I poured a glass of juice and forced myself to drink. But as I put the cup down, right before my eyes, the henna elements unbound themselves from my skin, stepped out of formation, and rolled around in my palm. There were three stacked waves, a diamond with a dot in it, a crescent moon, a sideways scroll. They played tricks in front of my eyes, sliding down onto my wrist and then climbing back up again, up and down. Then they lay back down, tidy on the perch of a perfectly executed border. I steadied myself at the cooking board. I forced myself to chop another onion. Then I put down my knife, went to my drawers, and fished underneath my undergarments for the old piece of paper. I sat down on the pallet. Unfurled my hand. Examined it. The rest of the henna faded away.
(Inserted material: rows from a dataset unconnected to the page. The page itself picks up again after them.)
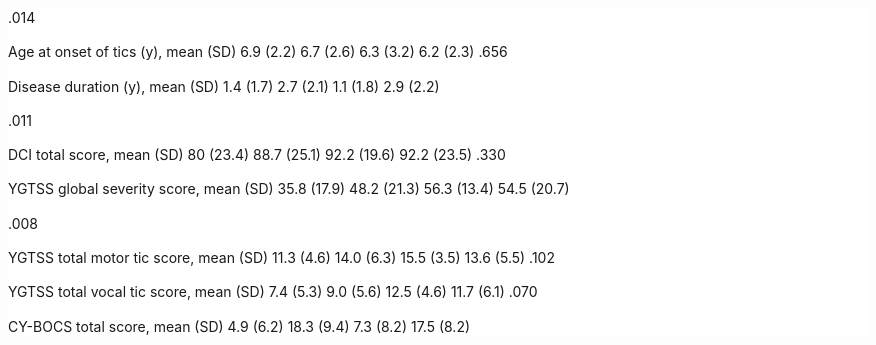 .014



Age at onset of tics (y), mean (SD)
6.9 (2.2)
6.7 (2.6)
6.3 (3.2)
6.2 (2.3)
.656


Disease duration (y), mean (SD)
1.4 (1.7)
2.7 (2.1)
1.1 (1.8)
2.9 (2.2)

.011



DCI total score, mean (SD)
80 (23.4)
88.7 (25.1)
92.2 (19.6)
92.2 (23.5)
.330


YGTSS global severity score, mean (SD)
35.8 (17.9)
48.2 (21.3)
56.3 (13.4)
54.5 (20.7)

.008



YGTSS total motor tic score, mean (SD)
11.3 (4.6)
14.0 (6.3)
15.5 (3.5)
13.6 (5.5)
.102


YGTSS total vocal tic score, mean (SD)
7.4 (5.3)
9.0 (5.6)
12.5 (4.6)
11.7 (6.1)
.070


CY-BOCS total score, mean (SD)
4.9 (6.2)
18.3 (9.4)
7.3 (8.2)
17.5 (8.2)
Each element was a letter, the letters formed words.

A.

Let my Beloved come into his Garden and eat his pleasant fruits Thursday midmorning,

H.

From out of the past, the alphabetical correspondences revealed themselves. It was the code. Hani's old code.
Aleph
was a gently sloping mountain,
nun
was a double circle,
qof
was a dotted triangle,
dalet
three little humps . . .

I dropped the piece of paper and curled up in a little ball. I stayed like that for a long time, unable to move. When I finally tried to get up, I felt the floor tip and the walls go crooked. Like a passenger on a storm-tossed boat, I grabbed at the wall for purchase and made my way slowly back to the kitchen. My head pounded and I had to keep swallowing to keep from retching. I got myself a cup of tea and sat down again at the kitchen table. As I forced myself to drink, I stared at the henna on my arm until I saw snakes writhing in the thicket of leaves Hani had drawn on my right forearm. I shut my eyes, rubbed them, and when I opened them again, my henna lay flat, but I wasn't fooled. I felt the world dip and sway around me again, and it took all my strength to get my bearings before my husband came home expecting dinner. I said
nothing to him that night. I hid my shame, and pretended that I wasn't a character in one of the sadder sagas murmured in the henna house.